Pick out each line below containing "Dalvik".

· · · · ·

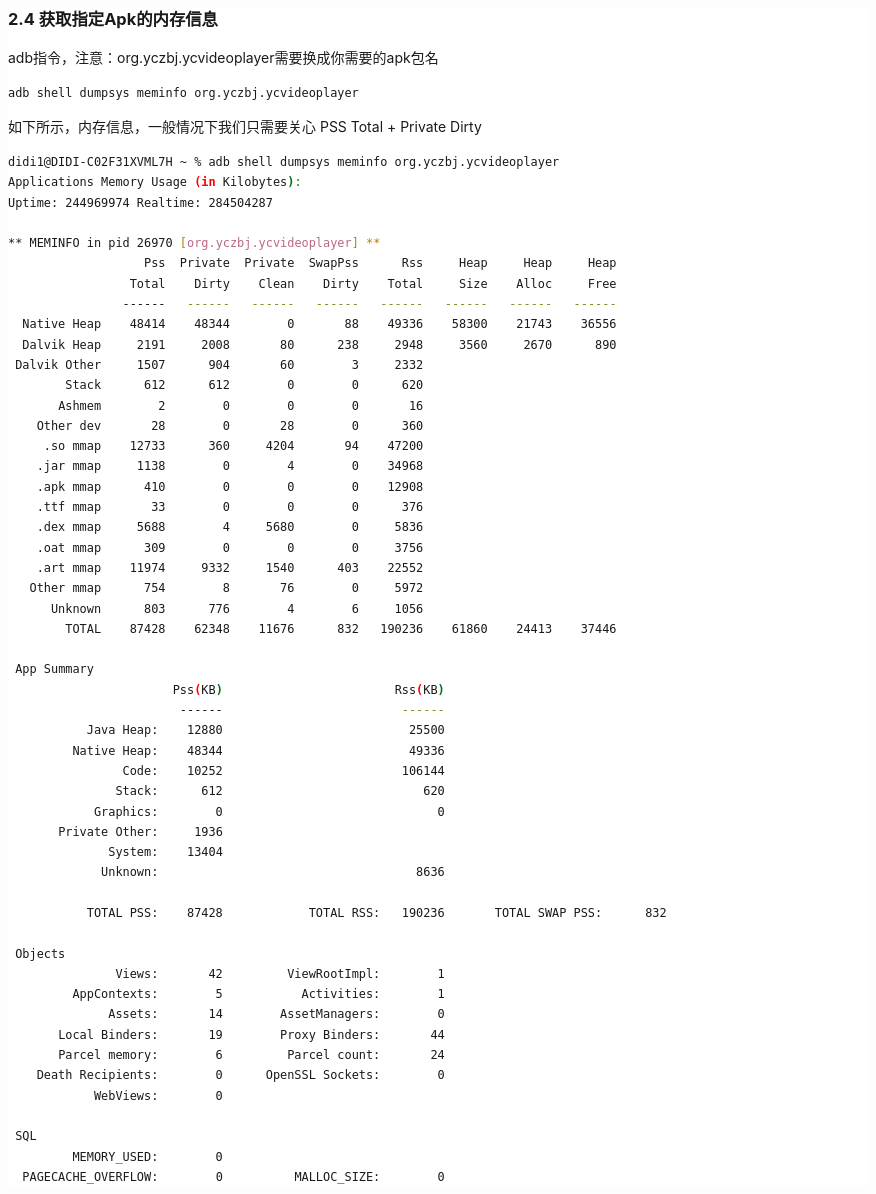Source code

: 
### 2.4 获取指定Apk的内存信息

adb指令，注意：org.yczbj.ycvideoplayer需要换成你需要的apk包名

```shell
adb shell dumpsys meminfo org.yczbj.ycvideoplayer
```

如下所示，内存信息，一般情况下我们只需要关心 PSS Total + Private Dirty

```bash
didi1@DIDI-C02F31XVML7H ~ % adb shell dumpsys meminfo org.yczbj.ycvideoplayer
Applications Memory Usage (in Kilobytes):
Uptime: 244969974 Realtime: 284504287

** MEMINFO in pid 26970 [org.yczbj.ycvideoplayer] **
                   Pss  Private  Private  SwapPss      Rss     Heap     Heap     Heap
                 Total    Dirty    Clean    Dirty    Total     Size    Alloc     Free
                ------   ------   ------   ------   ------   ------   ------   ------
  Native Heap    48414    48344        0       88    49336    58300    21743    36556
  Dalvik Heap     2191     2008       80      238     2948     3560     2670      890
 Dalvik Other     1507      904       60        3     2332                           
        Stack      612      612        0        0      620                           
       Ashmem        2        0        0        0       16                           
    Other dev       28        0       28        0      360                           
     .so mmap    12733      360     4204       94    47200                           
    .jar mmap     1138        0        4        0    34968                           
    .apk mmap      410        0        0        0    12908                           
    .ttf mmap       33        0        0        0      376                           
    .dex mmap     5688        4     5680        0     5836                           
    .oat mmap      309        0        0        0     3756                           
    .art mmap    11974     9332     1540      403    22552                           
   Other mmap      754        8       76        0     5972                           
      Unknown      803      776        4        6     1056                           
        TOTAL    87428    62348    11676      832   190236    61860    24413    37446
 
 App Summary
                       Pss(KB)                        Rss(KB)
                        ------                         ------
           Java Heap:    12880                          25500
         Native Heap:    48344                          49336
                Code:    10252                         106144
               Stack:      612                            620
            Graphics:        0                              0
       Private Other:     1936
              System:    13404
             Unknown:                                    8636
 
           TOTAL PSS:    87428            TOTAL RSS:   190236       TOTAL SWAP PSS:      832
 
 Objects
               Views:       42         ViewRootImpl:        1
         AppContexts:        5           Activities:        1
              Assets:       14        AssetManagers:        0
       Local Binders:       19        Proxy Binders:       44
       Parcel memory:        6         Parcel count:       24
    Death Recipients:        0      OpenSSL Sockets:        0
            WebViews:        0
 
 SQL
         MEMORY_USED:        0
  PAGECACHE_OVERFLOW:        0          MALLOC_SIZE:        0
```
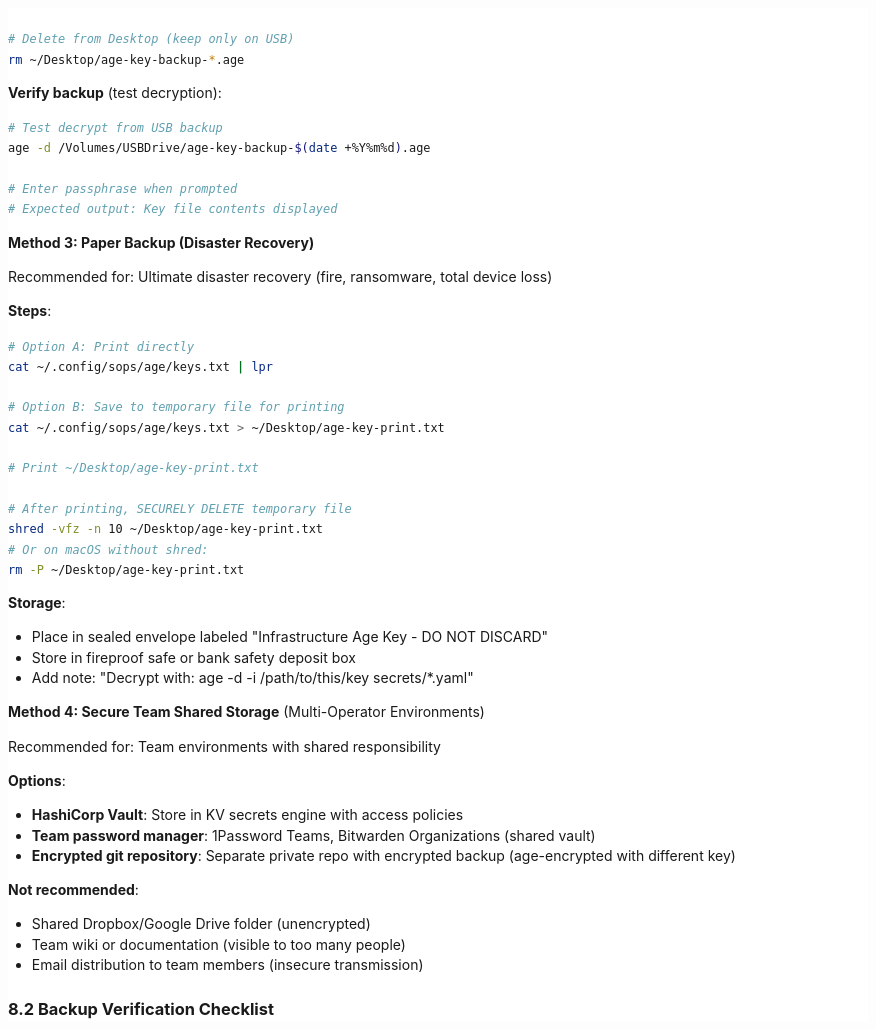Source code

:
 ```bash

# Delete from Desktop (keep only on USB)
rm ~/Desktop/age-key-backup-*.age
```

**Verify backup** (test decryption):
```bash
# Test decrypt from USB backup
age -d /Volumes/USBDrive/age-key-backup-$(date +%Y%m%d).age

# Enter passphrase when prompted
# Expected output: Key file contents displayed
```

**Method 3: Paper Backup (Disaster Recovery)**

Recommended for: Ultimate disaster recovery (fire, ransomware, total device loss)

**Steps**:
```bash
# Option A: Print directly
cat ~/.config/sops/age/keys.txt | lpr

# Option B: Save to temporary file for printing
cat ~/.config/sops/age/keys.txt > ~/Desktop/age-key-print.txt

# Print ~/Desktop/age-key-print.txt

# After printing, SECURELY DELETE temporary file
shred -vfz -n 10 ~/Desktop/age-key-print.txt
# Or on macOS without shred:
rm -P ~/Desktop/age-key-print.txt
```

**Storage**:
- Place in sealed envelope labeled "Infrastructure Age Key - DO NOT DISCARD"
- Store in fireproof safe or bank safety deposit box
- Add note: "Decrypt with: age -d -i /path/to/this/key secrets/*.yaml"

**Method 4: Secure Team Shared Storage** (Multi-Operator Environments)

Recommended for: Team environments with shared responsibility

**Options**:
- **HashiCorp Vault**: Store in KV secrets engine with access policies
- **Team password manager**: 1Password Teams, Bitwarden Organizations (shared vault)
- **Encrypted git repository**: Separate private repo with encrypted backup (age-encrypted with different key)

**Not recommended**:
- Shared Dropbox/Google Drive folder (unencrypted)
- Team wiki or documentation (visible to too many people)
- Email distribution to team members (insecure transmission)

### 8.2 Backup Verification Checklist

· · · · ·

> **Finished exercise**
  Dalvik Heap     2191     2008       80      238     2948     3560     2670      890
 Dalvik Other     1507      904       60        3     2332                           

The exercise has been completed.